次のメソッドを MainActivity
に追加します。
void TimeSelectOnClick (object sender, EventArgs eventArgs)
{
TimePickerFragment frag = TimePickerFragment.NewInstance (
delegate (DateTime time)
{
timeDisplay.Text = time.ToShortTimeString();
});
frag.Show(FragmentManager, TimePickerFragment.TAG);
}
TimeSelectOnClick
は TimePickerFragment
のインスタンスを作成した後、アクティビティの時刻表示を渡された時刻値で更新する匿名メソッドのデリゲートを作成して渡します。 最後に、(DialogFragment.Show
を介して) TimePicker
ダイアログ フラグメントを起動して、TimePicker
をユーザーに表示します。
OnCreate
メソッドの最後に、次の行を追加して、ダイアログを起動する [PICK TIME] ボタンにイベント ハンドラーをアタッチします。

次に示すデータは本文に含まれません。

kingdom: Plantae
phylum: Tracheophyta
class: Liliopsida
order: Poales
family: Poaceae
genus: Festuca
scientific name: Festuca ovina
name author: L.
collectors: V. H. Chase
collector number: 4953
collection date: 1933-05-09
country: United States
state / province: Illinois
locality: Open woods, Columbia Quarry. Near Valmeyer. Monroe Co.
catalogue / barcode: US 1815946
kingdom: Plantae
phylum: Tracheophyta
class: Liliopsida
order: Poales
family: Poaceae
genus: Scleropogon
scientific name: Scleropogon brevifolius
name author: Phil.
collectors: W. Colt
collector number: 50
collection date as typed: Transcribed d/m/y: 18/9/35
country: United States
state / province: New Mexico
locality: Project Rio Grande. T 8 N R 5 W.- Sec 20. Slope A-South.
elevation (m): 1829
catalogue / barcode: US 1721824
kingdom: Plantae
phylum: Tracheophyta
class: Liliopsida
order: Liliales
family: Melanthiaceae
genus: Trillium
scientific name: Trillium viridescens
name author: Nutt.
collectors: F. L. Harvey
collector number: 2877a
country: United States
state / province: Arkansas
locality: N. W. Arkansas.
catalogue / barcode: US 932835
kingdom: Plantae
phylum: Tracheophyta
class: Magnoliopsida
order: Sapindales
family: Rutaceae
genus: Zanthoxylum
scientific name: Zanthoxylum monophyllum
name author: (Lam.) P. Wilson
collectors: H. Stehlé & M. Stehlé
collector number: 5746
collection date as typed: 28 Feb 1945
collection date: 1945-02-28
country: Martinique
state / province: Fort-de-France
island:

timeSelectButton.Click += TimeSelectOnClick;
[PICK TIME] ボタンがクリックされると、TimePicker
ダイアログ フラグメントをユーザーに表示するために TimeSelectOnClick
が呼び出されます。
手順を次に示します。
アプリをビルドし、実行します。 [PICK TIME] ボタンをクリックすると、以下のようにアクティビティの既定の時刻形式 (この場合は 12 時間制の AM/PM モード) で TimePickerDialog
が表示されます。
TimePicker
ダイアログで [OK] をクリックすると、以下のように、ハンドラーは選択された時刻でアクティビティの TextView
を更新した後に終了します。
次に、次のコード行を OnCreateDialog
の is24HourFormat
の宣言と初期化の直後に追加します。
is24HourFormat = true;
この変更により、TimePickerDialog
コンストラクターに渡されるフラグは強制的に true
になり、ホスティング アクティビティの時刻形式ではなく 24 時間制モードが使用されるようになります。 再度アプリをビルドして実行するときに、[PICK TIME] ボタンをクリックすると、以下のように、TimePicker
ダイアログが 24 時間制形式で表示されるようになります。
ハンドラーは DateTime.ToShortTimeString を呼び出して時刻をアクティビティの TextView
に出力するため、この時刻は引き続き既定の 12 時間制 AM/PM 形式で表示されます。
まとめ
この記事では、Android アクティビティからポップアップ モーダル ダイアログとして TimePicker
ウィジェットを表示する方法について説明しました。 サンプルの DialogFragment
の実装を提供し、IOnTimeSetListener
インターフェイスについて説明しました。 このサンプルでは、DialogFragment
がどのようにホスト アクティビティとやり取りして選択された時刻を表示するのかも示しました。